** begin Selected extract **
I’ve never been a particularly religious person, but the Chavurah was (and still remains) home.

I hadn’t given much thought to my Jewish youth of late, but then—earlier today in Washington—Donald Trump lit into American Jews (who don’t back the GOP), noting, “I think any Jewish people that vote for a Democrat, I think it shows either a total lack of knowledge or great disloyalty.”

Now, I know many were pissed by this. And many others were bewildered by the stupidity of the sentiment. For me, though, I can’t help but think the 45th president (a man who has certainly been exposed to Jews throughout his life) simply doesn’t get us. See, I was raised in the manner many reform and conservative Jews of the 1970s and 1980s were raised—yes, to love Israel, but mainly to love others. To fight for the oppressed. To empathize with the suffering. To realize that being Jewish means having a distant history of enslavement and a modern history of being prejudged, mocked, scorned, belittled. Jews played major roles in the Civil Rights struggles of the 1960s because we, too, have fought for our rights and respect. We get it. We feel it.
** end Selected extract **
** begin Provided information **
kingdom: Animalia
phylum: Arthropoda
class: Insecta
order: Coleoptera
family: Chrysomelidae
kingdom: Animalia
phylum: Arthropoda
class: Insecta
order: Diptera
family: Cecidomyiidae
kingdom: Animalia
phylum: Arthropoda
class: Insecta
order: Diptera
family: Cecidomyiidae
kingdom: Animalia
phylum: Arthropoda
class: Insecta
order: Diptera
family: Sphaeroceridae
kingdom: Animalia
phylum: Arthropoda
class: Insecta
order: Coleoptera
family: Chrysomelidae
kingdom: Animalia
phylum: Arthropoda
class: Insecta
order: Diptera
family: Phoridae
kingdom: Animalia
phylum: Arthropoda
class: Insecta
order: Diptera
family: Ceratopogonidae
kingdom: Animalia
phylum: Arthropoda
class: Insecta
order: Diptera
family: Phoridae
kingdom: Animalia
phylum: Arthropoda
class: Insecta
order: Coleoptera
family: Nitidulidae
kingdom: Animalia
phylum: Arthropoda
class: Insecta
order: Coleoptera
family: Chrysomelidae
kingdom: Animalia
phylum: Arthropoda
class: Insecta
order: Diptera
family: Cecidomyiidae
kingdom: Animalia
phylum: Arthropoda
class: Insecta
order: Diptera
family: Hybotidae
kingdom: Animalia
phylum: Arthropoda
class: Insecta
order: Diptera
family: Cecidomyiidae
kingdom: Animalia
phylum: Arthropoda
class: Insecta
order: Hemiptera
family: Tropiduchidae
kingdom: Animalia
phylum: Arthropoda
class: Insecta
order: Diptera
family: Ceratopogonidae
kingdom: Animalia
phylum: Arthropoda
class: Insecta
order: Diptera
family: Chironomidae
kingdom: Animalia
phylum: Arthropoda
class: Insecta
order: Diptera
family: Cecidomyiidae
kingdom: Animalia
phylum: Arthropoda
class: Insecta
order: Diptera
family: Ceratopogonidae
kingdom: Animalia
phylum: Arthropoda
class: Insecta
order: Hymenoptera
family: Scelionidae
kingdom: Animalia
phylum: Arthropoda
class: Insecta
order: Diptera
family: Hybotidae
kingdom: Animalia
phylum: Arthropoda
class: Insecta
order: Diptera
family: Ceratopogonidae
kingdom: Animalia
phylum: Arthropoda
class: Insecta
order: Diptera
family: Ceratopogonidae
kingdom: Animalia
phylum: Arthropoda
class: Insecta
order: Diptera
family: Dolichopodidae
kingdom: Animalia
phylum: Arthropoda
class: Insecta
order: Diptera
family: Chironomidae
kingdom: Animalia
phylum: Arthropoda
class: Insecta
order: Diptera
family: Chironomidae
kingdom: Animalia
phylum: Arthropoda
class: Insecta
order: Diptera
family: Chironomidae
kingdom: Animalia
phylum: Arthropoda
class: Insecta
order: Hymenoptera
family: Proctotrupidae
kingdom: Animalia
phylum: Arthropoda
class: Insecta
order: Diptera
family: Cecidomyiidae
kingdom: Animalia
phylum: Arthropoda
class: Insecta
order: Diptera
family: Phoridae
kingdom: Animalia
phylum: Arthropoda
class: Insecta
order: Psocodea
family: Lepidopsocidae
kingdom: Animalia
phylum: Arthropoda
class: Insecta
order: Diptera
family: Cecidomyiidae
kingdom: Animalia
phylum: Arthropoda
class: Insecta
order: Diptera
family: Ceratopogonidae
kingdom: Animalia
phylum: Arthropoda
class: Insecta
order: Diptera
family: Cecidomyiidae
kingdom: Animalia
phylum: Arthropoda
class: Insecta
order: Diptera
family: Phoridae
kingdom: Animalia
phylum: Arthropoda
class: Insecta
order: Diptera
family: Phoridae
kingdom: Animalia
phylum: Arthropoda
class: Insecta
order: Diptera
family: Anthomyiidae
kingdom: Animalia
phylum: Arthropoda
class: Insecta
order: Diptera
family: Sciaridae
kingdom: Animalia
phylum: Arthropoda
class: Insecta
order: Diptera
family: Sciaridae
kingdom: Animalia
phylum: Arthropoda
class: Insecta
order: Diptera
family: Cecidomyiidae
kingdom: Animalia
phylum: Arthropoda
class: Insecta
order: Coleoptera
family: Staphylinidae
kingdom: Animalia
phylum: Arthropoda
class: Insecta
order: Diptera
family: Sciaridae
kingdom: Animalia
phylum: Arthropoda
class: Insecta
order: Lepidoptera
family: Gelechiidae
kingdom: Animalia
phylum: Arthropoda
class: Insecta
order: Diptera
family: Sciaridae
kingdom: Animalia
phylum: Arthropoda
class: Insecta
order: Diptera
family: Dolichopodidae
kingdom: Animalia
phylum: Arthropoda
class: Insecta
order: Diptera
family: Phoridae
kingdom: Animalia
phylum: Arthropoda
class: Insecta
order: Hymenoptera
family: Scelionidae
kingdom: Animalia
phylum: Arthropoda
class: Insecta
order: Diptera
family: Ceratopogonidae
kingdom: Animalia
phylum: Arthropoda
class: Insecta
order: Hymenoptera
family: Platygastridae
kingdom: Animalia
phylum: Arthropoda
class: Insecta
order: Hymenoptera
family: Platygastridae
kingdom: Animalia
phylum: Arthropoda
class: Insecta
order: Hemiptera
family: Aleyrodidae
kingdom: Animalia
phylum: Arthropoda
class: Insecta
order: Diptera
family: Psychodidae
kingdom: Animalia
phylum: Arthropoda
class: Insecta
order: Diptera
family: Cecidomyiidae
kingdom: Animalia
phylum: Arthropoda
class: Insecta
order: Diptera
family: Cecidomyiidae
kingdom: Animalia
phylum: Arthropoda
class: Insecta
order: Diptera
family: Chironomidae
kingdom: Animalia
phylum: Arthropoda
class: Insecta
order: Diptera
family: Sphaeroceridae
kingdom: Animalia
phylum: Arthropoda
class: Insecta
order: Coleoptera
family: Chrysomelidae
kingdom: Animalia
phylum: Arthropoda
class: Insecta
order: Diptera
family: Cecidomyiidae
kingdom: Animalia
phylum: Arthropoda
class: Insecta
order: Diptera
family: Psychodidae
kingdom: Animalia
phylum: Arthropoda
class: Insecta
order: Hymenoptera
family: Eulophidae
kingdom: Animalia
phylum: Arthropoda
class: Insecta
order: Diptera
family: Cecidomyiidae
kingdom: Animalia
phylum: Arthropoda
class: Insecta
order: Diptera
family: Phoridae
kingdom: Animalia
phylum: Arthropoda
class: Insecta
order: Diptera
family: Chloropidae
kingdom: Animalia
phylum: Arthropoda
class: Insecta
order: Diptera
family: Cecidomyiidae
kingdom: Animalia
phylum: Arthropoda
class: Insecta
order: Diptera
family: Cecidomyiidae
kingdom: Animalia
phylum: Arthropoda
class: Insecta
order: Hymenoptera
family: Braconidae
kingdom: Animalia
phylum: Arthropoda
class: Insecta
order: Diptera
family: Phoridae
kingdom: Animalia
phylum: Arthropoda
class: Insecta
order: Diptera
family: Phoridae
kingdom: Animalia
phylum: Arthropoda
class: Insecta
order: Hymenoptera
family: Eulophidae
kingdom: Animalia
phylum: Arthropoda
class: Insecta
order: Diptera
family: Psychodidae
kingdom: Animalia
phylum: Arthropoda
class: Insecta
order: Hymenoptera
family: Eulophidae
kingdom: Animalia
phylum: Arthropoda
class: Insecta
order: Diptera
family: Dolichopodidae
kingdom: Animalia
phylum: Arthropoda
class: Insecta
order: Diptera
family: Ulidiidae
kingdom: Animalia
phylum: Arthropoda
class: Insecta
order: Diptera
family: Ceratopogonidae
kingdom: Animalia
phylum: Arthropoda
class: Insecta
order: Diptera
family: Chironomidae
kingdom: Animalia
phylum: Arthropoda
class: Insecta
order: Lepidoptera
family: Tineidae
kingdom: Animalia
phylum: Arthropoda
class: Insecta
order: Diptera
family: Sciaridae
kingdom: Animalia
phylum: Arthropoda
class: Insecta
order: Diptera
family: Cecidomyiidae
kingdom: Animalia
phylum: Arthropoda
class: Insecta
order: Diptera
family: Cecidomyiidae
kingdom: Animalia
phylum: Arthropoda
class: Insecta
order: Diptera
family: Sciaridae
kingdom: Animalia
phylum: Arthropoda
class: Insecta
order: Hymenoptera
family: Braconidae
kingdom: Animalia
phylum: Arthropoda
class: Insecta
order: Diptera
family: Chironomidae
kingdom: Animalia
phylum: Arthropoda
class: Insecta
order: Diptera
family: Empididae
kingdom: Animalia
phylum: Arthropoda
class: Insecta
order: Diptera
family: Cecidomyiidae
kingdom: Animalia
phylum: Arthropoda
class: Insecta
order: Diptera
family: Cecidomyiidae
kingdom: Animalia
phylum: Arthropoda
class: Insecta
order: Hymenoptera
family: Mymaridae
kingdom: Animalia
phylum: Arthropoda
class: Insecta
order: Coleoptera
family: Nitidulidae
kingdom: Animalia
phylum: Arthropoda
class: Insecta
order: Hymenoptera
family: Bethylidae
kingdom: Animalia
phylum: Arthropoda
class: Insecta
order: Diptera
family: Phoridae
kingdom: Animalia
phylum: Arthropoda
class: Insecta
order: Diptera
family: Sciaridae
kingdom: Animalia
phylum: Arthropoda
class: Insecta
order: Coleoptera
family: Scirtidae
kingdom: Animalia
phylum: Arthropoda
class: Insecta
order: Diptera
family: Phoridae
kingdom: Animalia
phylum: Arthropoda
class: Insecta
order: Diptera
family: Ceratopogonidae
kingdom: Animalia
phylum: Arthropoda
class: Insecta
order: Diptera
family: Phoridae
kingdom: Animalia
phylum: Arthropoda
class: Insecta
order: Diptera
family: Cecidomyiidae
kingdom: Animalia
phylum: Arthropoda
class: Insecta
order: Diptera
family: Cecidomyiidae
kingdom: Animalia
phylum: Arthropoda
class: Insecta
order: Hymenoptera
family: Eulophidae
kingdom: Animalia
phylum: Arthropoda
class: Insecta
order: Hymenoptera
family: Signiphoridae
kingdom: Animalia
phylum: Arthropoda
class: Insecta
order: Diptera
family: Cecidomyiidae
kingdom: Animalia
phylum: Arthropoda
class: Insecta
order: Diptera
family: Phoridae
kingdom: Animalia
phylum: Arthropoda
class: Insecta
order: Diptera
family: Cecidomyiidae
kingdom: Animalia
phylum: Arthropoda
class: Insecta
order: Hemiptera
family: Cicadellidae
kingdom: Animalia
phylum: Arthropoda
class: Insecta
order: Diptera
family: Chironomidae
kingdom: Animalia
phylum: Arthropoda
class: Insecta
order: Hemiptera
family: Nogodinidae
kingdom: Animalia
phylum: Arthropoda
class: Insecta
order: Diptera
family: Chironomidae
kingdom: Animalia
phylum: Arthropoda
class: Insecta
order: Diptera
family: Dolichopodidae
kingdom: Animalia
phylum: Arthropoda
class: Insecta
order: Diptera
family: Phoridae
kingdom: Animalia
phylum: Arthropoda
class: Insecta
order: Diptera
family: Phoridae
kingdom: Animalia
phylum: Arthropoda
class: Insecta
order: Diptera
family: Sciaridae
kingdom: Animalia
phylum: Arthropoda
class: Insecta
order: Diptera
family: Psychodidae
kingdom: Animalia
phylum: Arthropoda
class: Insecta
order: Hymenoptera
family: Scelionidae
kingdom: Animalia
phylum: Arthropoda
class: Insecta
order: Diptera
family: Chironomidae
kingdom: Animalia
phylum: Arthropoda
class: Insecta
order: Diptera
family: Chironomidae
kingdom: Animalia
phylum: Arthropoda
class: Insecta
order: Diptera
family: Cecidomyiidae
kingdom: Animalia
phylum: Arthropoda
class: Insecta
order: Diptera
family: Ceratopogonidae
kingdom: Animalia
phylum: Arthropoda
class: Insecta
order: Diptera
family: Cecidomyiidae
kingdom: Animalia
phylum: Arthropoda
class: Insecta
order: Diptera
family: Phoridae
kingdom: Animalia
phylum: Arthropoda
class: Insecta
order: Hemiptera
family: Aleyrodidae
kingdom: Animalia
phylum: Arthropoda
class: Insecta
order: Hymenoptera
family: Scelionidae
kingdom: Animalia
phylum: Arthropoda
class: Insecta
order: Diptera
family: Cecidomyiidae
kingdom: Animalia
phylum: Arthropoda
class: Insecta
** end Provided information **
Directives ::
1. Translate this sentence from the passage on a Jewish upbringing into Spanish: "Jews played major roles in the Civil Rights struggles of the 1960s because we, too, have fought for our rights and respect."
2. Please carry on the passage on a Jewish upbringing, starting right after "We feel it."

Results for the exercise ::
1. Los judíos desempeñaron papeles importantes en las luchas por los derechos civiles de la década de 1960 porque nosotros también hemos luchado por nuestros derechos y por el respeto.

2.
Also, we are the children, grandchildren and great-grandchildren of the Holocaust. The stories have been told to us, and we have promised never to forget what it was for Jews to be treated as animals; to be thrown into cages; to die in a struggle to exist.

Were there a recurring theme of my Chavurah experience, it was—love. Love your family. Love your neighbors. Love your enemy. Treat others as you wish to be treated. Feel the pain of another, and seek to lessen it. Hug, Kiss. Smile. Inspire.

Donald Trump assumes we—as a people—are mindless, single-issue lemmings, easily swayed by his bullshit love affair with the grotesque Benjamin Netanyahu. He thinks we’ll line up behind him because he relocated an embassy and ignored the needs of Palestinians.

What he doesn’t get—and will never get—is that we are a religion of the people. We do not exist for Israel.

We exist to love.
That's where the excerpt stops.